→ BRIEF A
From the grain-fed beef passage, list every area the writer says they studied to produce the best beef.
→ BRIEF B
Continue the grain-fed beef passage from where it stops.

→ READING PASSAGE
----
Grain-Fed Beef

I ate my very first grain-fed steak in 1962. After being raised on tough, flavorless grass-fed beef, I thought had died and gone to heaven. It has since been my mission to make the best grain-fed beef ever. I have studied genetics, nutrition, and optimal care to produce the best beef I could. I got close to my goal, but it wasn’t until I found Wagyu that all the pieces came together. All I needed was to find which genetics would be the best, and with God’s help, I feel like I know what will work. On the nutrition side, I talked with Japanese producers and quickly realized that to make American Kobe beef, I needed to stay with the way they feed. SO with the help of Japanese breeders, I feed my animals the same all-natural rations they do, including beverage-grade alcohol, just like Japan. This is not a cheap way to feed cattle but you will see it is well worth it. As far as care, what I learned from the Japanese is stress is a major factor in how the cattle perform, so our cattle are in an environment geared to make their life as stress-free as possible.
----
→ SUPPLIED DATA

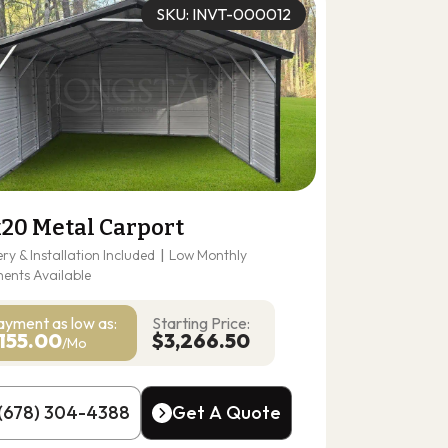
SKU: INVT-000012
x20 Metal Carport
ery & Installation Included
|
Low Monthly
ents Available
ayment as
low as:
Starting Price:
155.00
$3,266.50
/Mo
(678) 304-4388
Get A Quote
----
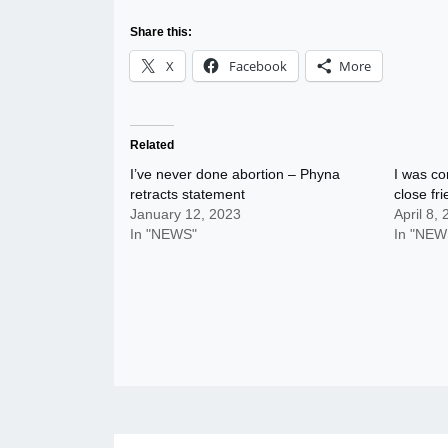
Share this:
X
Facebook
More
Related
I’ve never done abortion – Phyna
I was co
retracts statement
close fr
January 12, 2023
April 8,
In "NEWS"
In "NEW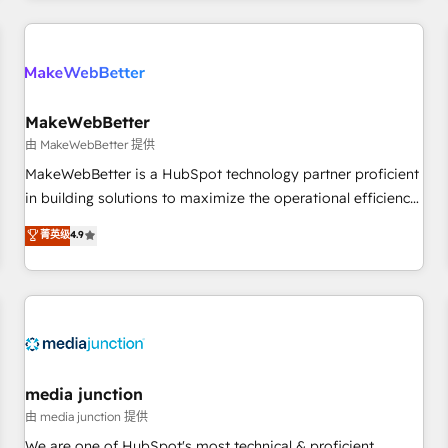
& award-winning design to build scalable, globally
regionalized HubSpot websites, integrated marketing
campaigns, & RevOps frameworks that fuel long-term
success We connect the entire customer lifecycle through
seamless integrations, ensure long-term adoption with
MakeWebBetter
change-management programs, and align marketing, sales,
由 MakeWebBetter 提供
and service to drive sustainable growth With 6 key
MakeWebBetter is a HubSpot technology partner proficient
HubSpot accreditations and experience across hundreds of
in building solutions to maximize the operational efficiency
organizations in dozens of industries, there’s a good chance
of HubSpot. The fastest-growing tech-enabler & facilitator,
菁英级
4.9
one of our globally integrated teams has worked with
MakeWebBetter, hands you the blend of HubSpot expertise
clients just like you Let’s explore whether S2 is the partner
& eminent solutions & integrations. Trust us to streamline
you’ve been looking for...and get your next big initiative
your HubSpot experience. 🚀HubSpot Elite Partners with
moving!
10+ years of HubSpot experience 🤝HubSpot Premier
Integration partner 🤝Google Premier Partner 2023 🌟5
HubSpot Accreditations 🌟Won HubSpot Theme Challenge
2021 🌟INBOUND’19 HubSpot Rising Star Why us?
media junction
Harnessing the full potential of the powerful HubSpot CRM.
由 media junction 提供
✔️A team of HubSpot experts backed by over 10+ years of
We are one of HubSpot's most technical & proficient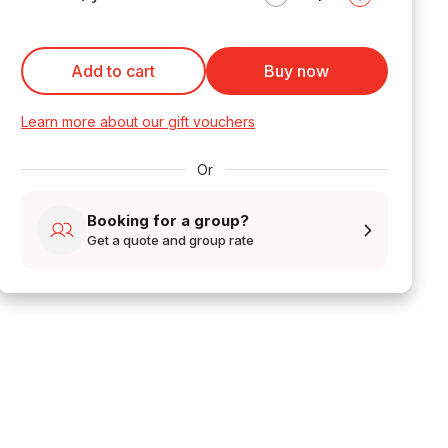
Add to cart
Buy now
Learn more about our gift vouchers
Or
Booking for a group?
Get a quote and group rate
----
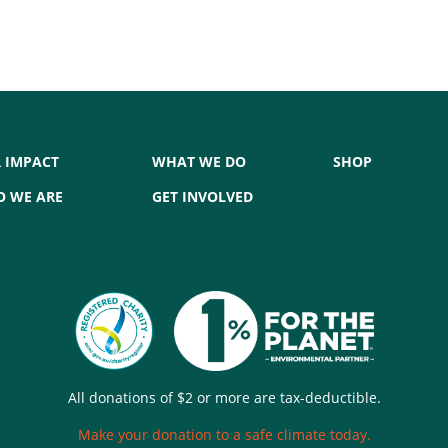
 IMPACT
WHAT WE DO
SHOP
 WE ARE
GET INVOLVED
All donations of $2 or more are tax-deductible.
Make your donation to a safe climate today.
----
→ TASK OUTPUT A
genetics, nutrition, optimal care

→ TASK OUTPUT B
First, we start with a boutique feeding facility where each animal is given individual attention. Second, once an animal is introduced to his pen mates, he stays with those same mates his entire life. Cattle are herd animals and moving them from their pen mates creates stress. Third, we do all we can to honor an animal's life. We feel he has fulfilled God's purpose for him.